ASEAN Declaration on the South China Sea

May 2

The ASEAN countries hold a summit in Manila, but avoids affecting China’s actions in the conflict in the South China Sea. According to a pair of diplomats at the meeting, the Philippines, which is chairman country, should have been pressured by Beijing not to raise the issue during the summit. However, a spokesman for China’s foreign ministry said at a press conference that it all reflected that tensions had diminished.

Protests against missile defense in South Korea

May 2

Beijing is once again protesting sharply against the US missile defense system THAAD being set up in South Korea. After the US military announced that the system is ready for use, the Chinese government demands that it be removed. From a Chinese point of view, the system is believed to disrupt the security balance in the region and there is concern that it could adversely affect China’s missile capacity.


New aircraft carrier appears

April 25

The ship is the first to be built in the country and, according to army spokesmen, is proof of the modernization that the country’s fleet is undergoing. The aircraft carrier designed as China’s second aircraft carrier, Liaoning purchased from Ukraine, is expected to be operational for only three years.

President Xi visits Trump

April 6

US President Donald Trump receives his Chinese counterpart in his residence in Mar-a-Lago, Florida. Both presidents discuss, among other things, the conflict with North Korea.

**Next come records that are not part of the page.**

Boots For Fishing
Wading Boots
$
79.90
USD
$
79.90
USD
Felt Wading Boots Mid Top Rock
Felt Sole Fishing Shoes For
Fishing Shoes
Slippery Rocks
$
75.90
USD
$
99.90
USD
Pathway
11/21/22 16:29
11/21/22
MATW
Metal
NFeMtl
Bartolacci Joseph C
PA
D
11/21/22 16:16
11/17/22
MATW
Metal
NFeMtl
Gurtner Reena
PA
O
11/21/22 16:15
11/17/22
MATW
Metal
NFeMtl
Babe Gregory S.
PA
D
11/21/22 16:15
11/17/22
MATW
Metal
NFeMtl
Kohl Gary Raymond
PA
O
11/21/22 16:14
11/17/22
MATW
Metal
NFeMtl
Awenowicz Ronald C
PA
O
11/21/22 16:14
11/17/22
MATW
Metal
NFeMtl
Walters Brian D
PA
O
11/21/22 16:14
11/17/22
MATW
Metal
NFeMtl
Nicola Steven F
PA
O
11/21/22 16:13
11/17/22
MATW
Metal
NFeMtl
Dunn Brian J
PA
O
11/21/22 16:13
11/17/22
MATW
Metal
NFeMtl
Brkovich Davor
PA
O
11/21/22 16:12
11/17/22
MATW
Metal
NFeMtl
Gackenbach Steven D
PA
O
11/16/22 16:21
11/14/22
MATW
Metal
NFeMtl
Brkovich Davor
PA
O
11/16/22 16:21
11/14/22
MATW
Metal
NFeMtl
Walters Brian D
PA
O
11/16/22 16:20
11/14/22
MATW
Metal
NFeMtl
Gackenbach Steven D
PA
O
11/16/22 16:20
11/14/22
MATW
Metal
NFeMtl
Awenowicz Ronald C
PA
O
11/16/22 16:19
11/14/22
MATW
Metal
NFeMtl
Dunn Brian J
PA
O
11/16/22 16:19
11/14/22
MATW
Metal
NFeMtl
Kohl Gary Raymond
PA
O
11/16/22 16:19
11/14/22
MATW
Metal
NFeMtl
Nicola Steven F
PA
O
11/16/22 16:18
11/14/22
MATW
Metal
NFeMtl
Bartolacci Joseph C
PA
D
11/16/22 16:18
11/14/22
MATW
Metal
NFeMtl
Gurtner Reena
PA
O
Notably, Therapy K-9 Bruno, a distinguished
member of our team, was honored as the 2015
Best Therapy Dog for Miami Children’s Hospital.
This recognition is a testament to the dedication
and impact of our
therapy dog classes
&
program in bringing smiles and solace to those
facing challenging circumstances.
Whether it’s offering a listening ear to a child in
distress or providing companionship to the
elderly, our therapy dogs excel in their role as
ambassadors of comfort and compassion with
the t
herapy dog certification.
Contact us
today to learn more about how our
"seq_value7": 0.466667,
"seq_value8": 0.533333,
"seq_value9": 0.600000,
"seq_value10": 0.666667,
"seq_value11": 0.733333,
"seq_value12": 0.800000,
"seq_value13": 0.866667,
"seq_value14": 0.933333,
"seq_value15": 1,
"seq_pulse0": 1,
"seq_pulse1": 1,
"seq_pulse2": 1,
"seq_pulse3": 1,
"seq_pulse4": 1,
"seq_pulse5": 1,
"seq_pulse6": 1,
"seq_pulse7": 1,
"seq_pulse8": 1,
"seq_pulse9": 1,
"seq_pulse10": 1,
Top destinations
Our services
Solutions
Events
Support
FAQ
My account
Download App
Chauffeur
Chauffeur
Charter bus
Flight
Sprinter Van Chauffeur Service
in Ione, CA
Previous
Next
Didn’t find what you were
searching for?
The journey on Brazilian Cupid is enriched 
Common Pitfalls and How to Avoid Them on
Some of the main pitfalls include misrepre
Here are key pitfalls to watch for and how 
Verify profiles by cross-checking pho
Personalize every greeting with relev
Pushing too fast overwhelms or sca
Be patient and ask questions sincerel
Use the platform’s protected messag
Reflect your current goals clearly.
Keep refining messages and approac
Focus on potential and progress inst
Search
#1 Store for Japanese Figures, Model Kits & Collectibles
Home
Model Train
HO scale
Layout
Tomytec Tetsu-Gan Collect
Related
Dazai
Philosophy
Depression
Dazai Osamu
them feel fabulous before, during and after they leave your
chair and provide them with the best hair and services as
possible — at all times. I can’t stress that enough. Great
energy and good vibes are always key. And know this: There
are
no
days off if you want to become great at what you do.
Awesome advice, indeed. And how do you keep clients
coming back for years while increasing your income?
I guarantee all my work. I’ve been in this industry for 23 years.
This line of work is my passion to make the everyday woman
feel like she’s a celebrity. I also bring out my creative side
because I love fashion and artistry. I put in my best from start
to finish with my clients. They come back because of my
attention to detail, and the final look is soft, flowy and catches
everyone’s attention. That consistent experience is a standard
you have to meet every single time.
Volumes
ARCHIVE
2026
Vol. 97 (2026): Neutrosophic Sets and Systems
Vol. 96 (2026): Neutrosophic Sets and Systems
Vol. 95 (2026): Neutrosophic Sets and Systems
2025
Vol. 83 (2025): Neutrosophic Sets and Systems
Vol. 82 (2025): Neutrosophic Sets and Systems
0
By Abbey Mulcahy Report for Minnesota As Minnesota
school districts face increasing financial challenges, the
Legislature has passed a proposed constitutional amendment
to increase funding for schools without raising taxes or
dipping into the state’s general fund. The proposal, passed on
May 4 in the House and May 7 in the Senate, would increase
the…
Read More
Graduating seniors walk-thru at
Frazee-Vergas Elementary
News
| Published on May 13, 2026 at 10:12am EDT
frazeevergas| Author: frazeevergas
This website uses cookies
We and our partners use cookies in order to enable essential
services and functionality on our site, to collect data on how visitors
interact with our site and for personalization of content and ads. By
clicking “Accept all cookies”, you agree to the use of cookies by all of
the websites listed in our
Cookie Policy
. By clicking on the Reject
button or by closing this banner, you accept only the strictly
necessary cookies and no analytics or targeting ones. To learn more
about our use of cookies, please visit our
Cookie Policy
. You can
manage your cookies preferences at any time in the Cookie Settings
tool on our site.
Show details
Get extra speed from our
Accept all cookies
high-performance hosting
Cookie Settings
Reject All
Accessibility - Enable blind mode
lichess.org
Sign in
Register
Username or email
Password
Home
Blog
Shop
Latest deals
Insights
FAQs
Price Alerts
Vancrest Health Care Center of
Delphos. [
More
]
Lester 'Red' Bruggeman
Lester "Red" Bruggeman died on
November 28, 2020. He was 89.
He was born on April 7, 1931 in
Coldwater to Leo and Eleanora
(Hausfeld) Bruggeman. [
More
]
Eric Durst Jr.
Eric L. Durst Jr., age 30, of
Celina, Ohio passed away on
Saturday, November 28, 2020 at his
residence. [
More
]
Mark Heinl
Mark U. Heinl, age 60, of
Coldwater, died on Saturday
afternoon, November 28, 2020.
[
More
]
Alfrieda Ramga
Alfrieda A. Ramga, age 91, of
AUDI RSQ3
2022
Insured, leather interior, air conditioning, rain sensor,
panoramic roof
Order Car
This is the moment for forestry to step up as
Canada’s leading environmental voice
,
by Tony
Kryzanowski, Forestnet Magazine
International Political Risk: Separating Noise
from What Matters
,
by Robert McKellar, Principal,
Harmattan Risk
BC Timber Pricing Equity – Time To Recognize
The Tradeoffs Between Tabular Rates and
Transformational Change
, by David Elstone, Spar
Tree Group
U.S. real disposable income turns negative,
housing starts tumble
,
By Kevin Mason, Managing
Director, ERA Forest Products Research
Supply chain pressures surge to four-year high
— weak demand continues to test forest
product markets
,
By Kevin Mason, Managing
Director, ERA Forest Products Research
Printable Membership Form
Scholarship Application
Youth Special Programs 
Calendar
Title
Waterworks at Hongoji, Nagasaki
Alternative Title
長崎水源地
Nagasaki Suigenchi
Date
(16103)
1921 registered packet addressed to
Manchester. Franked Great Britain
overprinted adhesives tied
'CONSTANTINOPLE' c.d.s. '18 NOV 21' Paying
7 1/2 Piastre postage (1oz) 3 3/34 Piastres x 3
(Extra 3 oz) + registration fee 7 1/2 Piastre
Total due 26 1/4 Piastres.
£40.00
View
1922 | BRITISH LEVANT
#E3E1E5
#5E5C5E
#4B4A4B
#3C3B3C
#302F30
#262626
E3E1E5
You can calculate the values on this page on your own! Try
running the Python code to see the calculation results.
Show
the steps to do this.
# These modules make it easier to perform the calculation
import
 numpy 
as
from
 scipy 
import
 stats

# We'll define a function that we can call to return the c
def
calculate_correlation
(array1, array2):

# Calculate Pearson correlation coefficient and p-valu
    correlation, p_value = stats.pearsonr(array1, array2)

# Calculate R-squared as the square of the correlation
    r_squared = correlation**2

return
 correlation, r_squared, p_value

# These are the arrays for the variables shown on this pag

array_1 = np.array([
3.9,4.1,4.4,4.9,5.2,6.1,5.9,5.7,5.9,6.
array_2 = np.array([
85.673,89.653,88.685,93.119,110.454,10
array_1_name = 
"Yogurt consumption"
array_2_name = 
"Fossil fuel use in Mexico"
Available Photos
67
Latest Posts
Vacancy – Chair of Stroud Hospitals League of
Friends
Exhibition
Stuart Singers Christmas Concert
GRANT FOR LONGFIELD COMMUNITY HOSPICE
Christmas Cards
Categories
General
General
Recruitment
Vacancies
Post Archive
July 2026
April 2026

China stops travel to South Korea

March 3rd

China orders Chinese tour operators to cancel trips to South Korea after March 15. The order is a reaction to South Korea deploying a US-made missile defense system (THAAD). About eight million Chinese tourists visited South Korea in 2016.


Former Hong Kong leader convicted

February 23

Former Hong Kong senior leader, Donald Tsang Yam-Kuen, is sentenced to 20 months in prison for malpractice.

Stop of coal imports from North Korea

February 18

The decision is a way for China to punish North Korea for recent missile testing and is in line with new UN sanctions against Pyongyang. US new President Donald Trump has criticized China for not doing enough to influence North Korea’s actions.


Continued low growth

January 20th

The economy grew by 6, 7 percent in 2016 according to official statistics. It is the lowest growth since 1990.